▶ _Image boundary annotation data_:
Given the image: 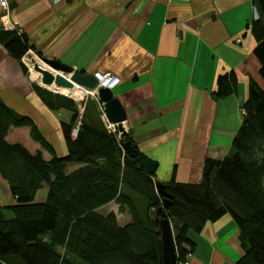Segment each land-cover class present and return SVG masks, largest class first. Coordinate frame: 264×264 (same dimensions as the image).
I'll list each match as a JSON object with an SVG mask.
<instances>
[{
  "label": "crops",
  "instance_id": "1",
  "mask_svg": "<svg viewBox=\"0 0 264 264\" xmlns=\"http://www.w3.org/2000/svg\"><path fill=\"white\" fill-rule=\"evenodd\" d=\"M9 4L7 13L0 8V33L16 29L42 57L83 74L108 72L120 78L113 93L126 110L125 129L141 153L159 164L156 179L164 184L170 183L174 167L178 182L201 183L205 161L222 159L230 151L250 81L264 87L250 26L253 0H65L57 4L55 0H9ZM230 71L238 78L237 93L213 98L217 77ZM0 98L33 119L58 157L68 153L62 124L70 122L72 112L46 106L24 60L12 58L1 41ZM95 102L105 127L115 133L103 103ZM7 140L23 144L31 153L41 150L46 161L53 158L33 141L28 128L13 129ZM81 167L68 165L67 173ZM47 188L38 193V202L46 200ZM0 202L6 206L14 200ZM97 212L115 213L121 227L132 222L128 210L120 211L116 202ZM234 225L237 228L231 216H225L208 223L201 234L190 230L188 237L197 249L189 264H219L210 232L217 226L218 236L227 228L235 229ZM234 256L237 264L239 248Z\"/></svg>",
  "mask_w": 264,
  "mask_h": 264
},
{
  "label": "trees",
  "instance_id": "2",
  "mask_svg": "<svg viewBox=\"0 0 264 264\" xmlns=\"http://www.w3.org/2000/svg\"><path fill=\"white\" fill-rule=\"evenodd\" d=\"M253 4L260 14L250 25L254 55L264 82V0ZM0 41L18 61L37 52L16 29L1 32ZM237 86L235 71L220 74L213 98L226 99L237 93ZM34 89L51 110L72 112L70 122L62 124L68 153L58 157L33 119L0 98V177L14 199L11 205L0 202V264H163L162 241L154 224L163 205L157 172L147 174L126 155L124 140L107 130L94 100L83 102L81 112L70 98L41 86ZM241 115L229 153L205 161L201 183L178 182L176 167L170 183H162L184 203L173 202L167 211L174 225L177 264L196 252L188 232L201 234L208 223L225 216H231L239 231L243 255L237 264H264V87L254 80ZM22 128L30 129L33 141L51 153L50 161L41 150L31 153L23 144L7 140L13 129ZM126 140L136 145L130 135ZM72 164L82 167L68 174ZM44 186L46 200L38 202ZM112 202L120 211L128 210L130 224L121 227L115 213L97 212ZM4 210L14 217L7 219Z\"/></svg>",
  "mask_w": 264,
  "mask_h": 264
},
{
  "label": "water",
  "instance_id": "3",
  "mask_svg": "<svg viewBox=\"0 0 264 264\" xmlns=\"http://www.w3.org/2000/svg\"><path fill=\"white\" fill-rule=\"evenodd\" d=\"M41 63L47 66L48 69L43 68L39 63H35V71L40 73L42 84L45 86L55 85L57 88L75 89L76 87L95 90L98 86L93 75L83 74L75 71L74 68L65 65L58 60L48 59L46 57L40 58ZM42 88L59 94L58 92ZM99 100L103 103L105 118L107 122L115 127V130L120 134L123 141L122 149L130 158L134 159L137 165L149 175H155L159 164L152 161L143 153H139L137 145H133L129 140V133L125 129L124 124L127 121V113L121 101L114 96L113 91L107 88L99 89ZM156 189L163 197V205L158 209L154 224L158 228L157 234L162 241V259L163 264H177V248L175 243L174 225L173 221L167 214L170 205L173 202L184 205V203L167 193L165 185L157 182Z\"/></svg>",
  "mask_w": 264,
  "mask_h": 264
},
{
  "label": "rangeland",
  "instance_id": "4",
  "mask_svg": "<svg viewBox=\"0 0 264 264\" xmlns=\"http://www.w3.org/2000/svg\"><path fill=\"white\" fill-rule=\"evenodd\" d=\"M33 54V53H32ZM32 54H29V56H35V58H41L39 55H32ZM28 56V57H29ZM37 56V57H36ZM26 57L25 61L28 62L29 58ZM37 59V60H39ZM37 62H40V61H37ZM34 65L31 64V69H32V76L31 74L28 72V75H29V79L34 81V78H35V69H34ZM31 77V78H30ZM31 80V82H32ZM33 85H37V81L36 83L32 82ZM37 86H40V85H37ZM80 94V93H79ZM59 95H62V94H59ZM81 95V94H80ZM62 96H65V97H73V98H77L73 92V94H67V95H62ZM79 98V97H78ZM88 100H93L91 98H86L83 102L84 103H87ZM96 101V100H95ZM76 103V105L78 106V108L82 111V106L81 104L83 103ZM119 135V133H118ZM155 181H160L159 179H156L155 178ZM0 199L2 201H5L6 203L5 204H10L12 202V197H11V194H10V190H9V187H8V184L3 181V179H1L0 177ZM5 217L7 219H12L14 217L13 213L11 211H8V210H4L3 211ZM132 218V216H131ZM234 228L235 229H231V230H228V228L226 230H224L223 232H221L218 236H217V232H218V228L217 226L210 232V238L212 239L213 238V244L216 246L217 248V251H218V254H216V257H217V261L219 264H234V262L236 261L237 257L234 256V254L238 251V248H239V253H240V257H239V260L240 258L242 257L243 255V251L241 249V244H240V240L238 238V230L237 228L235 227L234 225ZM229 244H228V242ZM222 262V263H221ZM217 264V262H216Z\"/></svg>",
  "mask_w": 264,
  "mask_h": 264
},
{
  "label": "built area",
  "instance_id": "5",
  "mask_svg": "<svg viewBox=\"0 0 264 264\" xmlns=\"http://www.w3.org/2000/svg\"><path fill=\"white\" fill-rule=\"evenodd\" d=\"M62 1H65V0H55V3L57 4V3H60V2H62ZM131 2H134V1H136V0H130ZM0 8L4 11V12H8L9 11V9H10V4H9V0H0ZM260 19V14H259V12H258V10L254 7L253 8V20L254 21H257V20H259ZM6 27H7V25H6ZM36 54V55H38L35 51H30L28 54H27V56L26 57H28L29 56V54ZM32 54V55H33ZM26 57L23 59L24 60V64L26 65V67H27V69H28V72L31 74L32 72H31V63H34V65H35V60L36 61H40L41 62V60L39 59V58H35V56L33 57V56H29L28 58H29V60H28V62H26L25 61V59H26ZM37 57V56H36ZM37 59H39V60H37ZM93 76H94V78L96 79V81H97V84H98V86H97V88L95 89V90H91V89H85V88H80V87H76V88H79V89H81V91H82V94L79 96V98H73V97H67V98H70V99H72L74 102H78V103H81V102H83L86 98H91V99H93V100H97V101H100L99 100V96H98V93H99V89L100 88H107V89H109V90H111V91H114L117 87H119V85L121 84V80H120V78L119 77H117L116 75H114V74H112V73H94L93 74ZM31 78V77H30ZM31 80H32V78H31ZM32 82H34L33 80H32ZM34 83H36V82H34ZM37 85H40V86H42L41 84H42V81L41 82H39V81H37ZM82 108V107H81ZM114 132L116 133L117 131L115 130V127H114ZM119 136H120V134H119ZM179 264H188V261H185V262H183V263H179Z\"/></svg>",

▶ _The request_:
Report each line of the listing that contains the string "label". Matches must have the same case.

▶ _Answer for this exercise_:
  "label": "crops",
  "label": "trees",
  "label": "water",
  "label": "rangeland",
  "label": "built area",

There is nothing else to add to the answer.